ルチアの放つ光で足元に不安はありませんでしたが、淡く柔らかな光は遠くまでは照らさず、階段の底は依然として闇の中にありました。
「……………」
「……………」
ルチアは一言も発することなく進み、私も黙々と階段を下っていきます。
彼女は時折首を巡らして、辺りの壁や天井を注意深く見ていました。私もそれを真似て観察してみましたが、代わり映えのない石壁の連続に、すぐに飽きてしまいました。
私はふと、どうしてこんなところまで来てしまったのかと冷静になりました。
どうして家の仕事もほっぽり出して、昨日初めて会ったばかりの人に言われるままに、こんな縁もゆかりもない、得体のしれない場所へとついて来てしまったのでしょう。
この白銀の髪をした少女が、真に信頼に値するかどうかさえ、確かなことは何もないのです。
「エリー」
「は、はいっ」
間抜けで素っ頓狂な声が地下の空洞に反響していきました。
「ふふ。なあに、その声」
ルチアが笑ってくれたのが、唯一の救いだったでしょう。その少し呆れたような笑みには後光が差して見えました。いえ実際に光ってはいたのですが。
「あなたはこの遺跡をどう思う?」
「どう、とは」
「何でもいいわ。言葉になる前のあなたの感覚を知りたいのよ、私は」
「そうですね……」
私は考えるポーズを取りました。
特に何の感想もないところにコメントをするのは難しいものです。
「とても古い遺跡だと先ほど聞きましたが、こんなに深く大きく掘れたとは驚きです。私の家にも地下室がありますが、狭いし天井も低くて」
「そうね。過去には栄えたけれど今はもう失われてしまった、そういう文化や技術がたくさんあるの。遺跡を造るような高度な土木技術もそのひとつ」
ルチアは私の発言から最大限の含意をくみ取ってくれました。
私の方は、ルチアの言葉をごく表面的に理解したに過ぎませんでした。今はもう失われた技術とは何を指すのか、私にはよく分かっていませんでした。

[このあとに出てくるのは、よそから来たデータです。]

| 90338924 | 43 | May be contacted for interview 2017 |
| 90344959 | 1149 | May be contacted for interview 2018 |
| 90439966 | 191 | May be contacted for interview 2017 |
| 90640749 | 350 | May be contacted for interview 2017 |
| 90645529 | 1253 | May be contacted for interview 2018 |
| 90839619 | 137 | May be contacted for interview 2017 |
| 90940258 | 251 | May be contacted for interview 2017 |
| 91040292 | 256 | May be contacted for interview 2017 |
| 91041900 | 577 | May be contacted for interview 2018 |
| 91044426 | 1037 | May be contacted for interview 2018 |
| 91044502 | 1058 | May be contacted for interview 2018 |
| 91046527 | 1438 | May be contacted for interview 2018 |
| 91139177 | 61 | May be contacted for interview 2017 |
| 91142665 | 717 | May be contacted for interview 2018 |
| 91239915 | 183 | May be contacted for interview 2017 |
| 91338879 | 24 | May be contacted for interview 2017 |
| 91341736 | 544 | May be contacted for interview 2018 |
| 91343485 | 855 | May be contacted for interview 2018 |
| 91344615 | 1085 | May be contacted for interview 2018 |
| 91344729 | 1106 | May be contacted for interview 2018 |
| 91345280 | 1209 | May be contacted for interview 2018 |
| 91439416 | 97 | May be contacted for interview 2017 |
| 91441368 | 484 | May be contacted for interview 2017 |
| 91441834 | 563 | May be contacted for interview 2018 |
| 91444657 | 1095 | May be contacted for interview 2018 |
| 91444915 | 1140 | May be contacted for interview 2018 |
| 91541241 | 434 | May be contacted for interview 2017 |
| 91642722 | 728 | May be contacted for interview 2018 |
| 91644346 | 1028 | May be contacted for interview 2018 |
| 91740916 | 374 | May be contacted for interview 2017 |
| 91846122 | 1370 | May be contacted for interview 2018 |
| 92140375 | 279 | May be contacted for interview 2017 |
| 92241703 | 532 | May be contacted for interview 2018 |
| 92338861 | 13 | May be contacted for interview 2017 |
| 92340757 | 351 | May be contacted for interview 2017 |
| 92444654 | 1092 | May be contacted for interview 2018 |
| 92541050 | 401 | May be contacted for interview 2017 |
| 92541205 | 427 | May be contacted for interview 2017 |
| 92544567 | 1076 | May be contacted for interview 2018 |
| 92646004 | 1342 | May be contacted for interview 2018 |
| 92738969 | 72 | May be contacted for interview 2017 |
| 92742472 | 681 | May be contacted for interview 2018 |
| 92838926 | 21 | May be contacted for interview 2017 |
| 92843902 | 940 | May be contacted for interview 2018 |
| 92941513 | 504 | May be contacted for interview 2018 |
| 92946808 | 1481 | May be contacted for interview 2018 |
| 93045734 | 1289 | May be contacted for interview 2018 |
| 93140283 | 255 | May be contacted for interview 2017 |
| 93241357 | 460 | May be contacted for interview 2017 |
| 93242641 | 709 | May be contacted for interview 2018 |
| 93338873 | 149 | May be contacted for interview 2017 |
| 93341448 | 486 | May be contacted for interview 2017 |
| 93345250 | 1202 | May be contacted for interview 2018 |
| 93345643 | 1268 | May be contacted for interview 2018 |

「遺跡には地中深くにあるものが少なくないわ。なにせ遥か昔のことだもの、長い時間をかけて塵が積もり土を被り、もともとは地上にあったものがすっかり埋まってしまうというわけ。そうなると見つけるのも掘り起こすのも一苦労なのだけど……ここはどうやら違うみたいね」
「違う?」
ルチアは壁面を触り、顔を上に向けました。
「この遺跡はもともとこうだったのよ。あれが見えるかしら」
ルチアが指をさすと、その辺りに光が全体的に広がっていきました。夜出歩くときに便利そうです。

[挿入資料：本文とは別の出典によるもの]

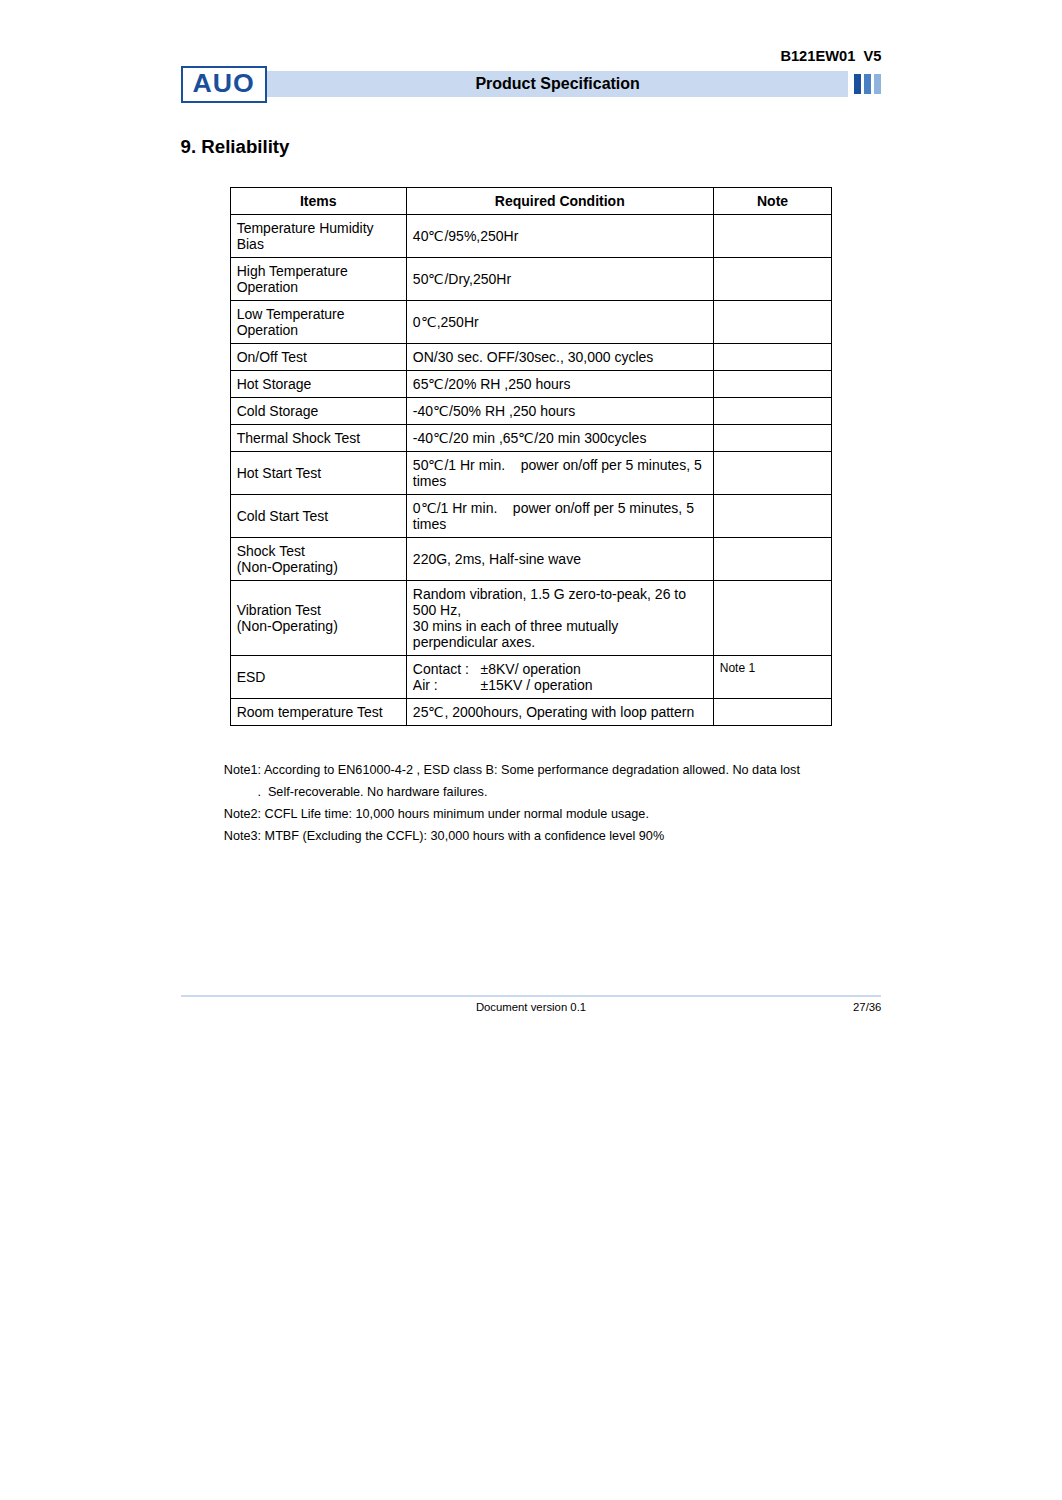B121EW01 V5
AUO
Product Specification
9. Reliability
| Items | Required Condition | Note |
| --- | --- | --- |
| Temperature Humidity Bias | 40℃/95%,250Hr | |
| High Temperature Operation | 50℃/Dry,250Hr | |
| Low Temperature Operation | 0℃,250Hr | |
| On/Off Test | ON/30 sec. OFF/30sec., 30,000 cycles | |
| Hot Storage | 65℃/20% RH ,250 hours | |
| Cold Storage | -40℃/50% RH ,250 hours | |
| Thermal Shock Test | -40℃/20 min ,65℃/20 min 300cycles | |
| Hot Start Test | 50℃/1 Hr min. power on/off per 5 minutes, 5 times | |
| Cold Start Test | 0℃/1 Hr min. power on/off per 5 minutes, 5 times | |
| Shock Test (Non-Operating) | 220G, 2ms, Half-sine wave | |
| Vibration Test (Non-Operating) | Random vibration, 1.5 G zero-to-peak, 26 to 500 Hz, 30 mins in each of three mutually perpendicular axes. | |
| ESD | Contact : ±8KV/ operation Air : ±15KV / operation | Note 1 |
| Room temperature Test | 25℃, 2000hours, Operating with loop pattern | |
Note1: According to EN61000-4-2 , ESD class B: Some performance degradation allowed. No data lost
. Self-recoverable. No hardware failures.
Note2: CCFL Life time: 10,000 hours minimum under normal module usage.
Note3: MTBF (Excluding the CCFL): 30,000 hours with a confidence level 90%
Document version 0.1
27/36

それでも、天井はぼんやりとしか見えないほどに高く、ルチアが指した壁の突起物も、詳細な形状などは分かりませんでした。
「あの壁から突き出ているもの。あれはイルミンハーケンでしょうね。壁に打ち込んで使う魔術道具の一つで、あの先端部分が光を発して、この階段を照らしていたの」
ルチアは見てきたように言います。
それは私のよく知る照明器具とはかなり違っていましたが、目の前の人間が自ら発光しているのを思い出せば大した問題ではないように思われました。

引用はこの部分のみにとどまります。